Reproduce the listing in full, exactly as written, but without images.

**Provided material:**
*** Begin section ***
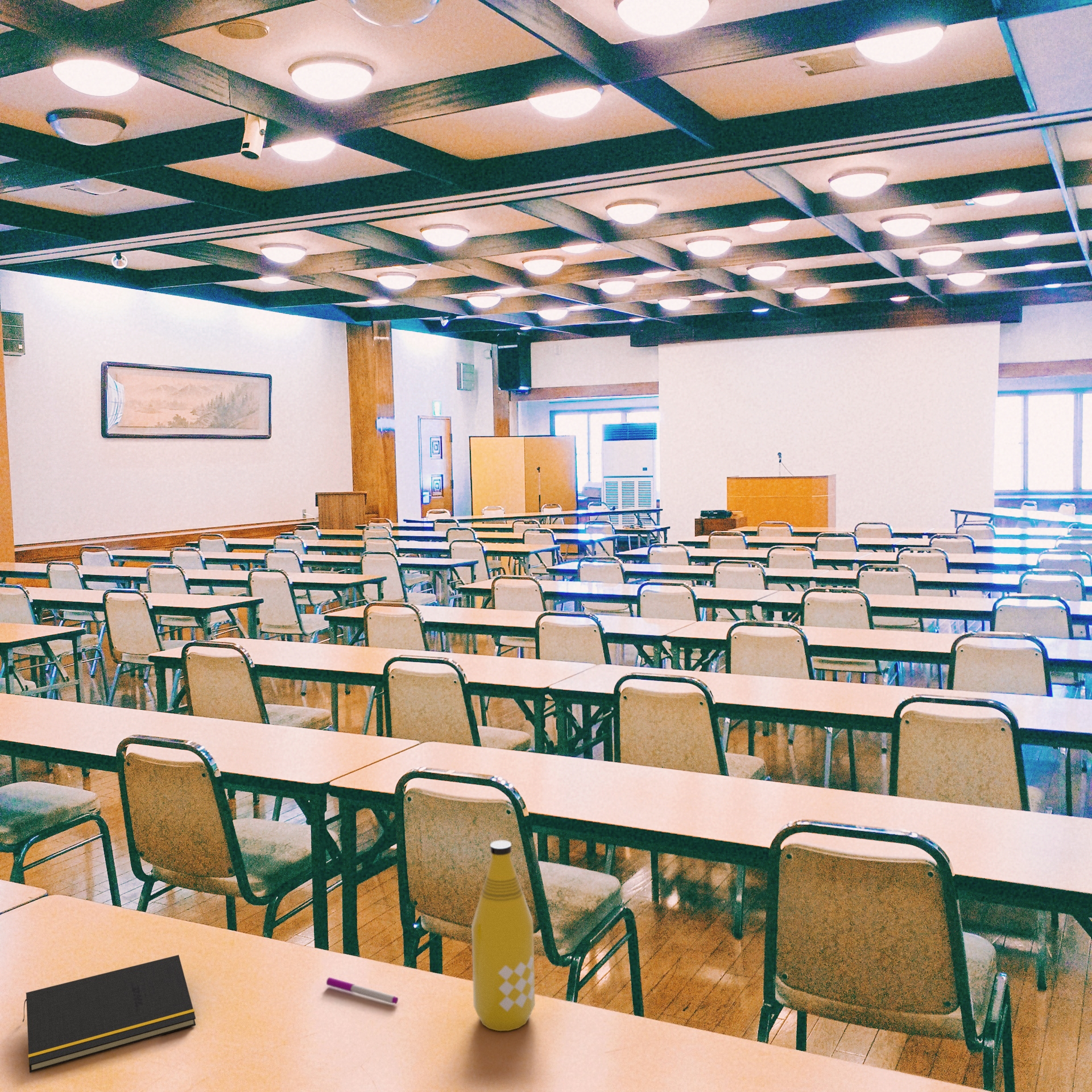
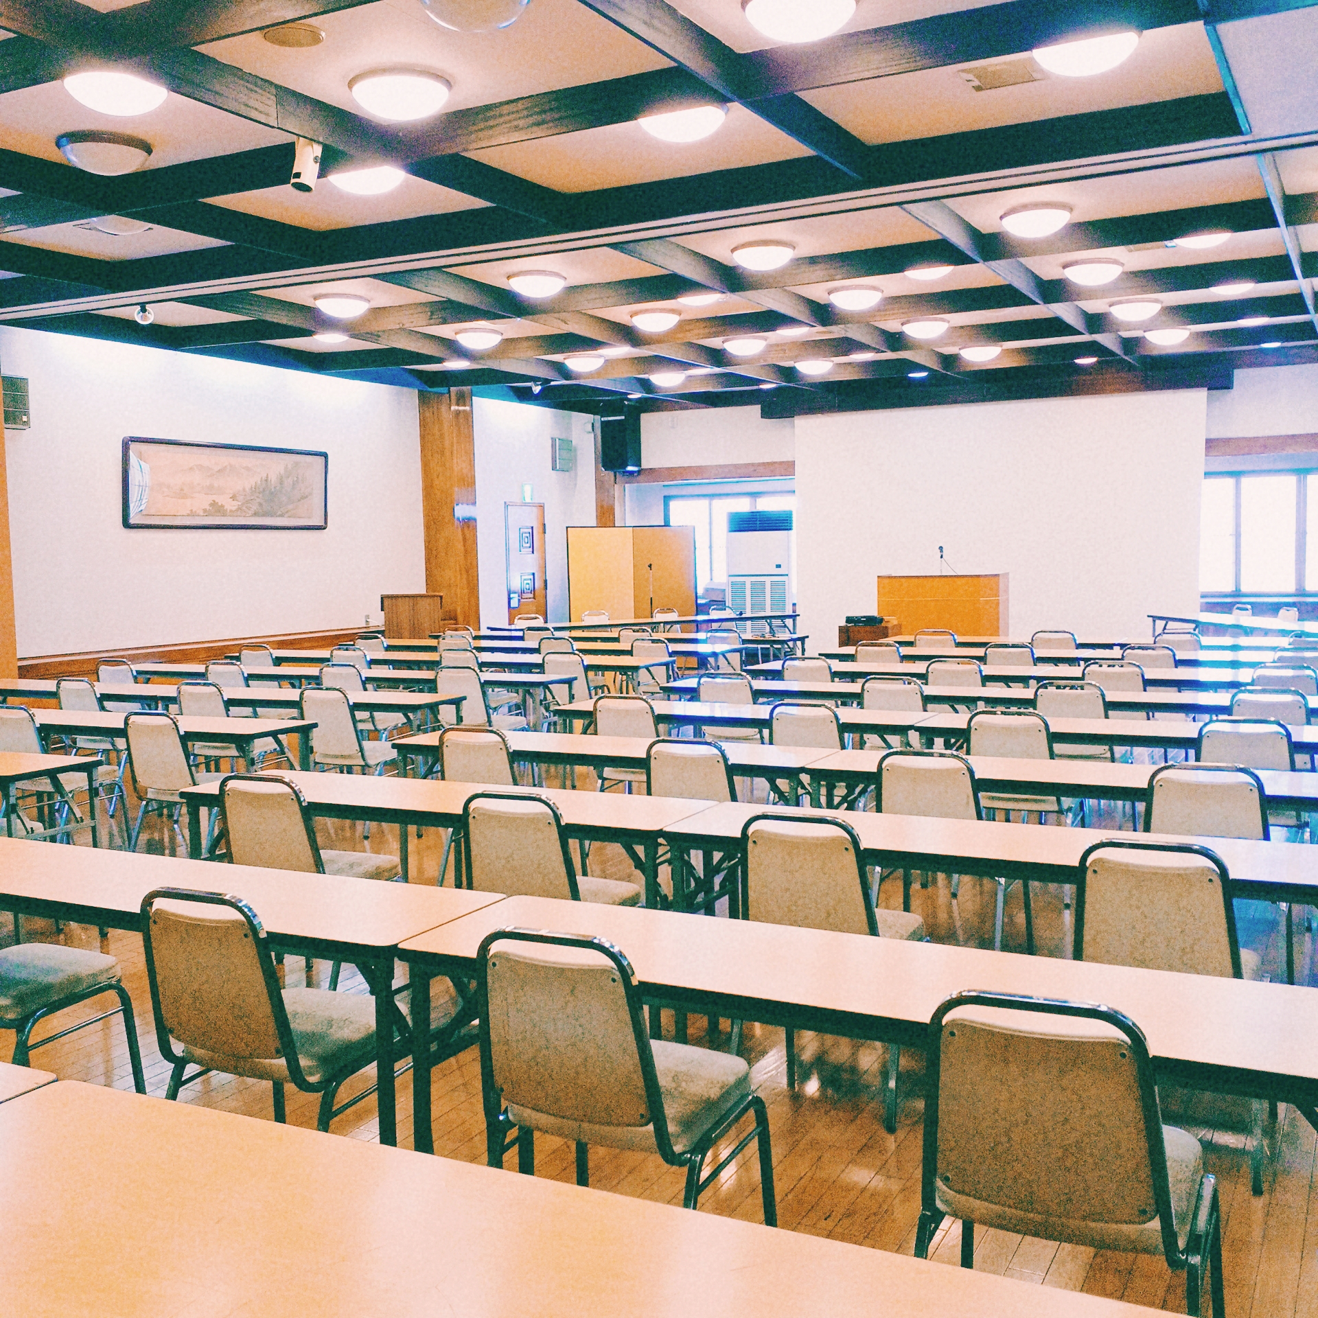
- notepad [22,954,196,1073]
- pen [326,977,399,1004]
- bottle [471,839,536,1032]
*** End section ***
**Result for this exercise:**
- notepad [22,954,196,1073]
- pen [326,977,399,1004]
- bottle [471,839,536,1032]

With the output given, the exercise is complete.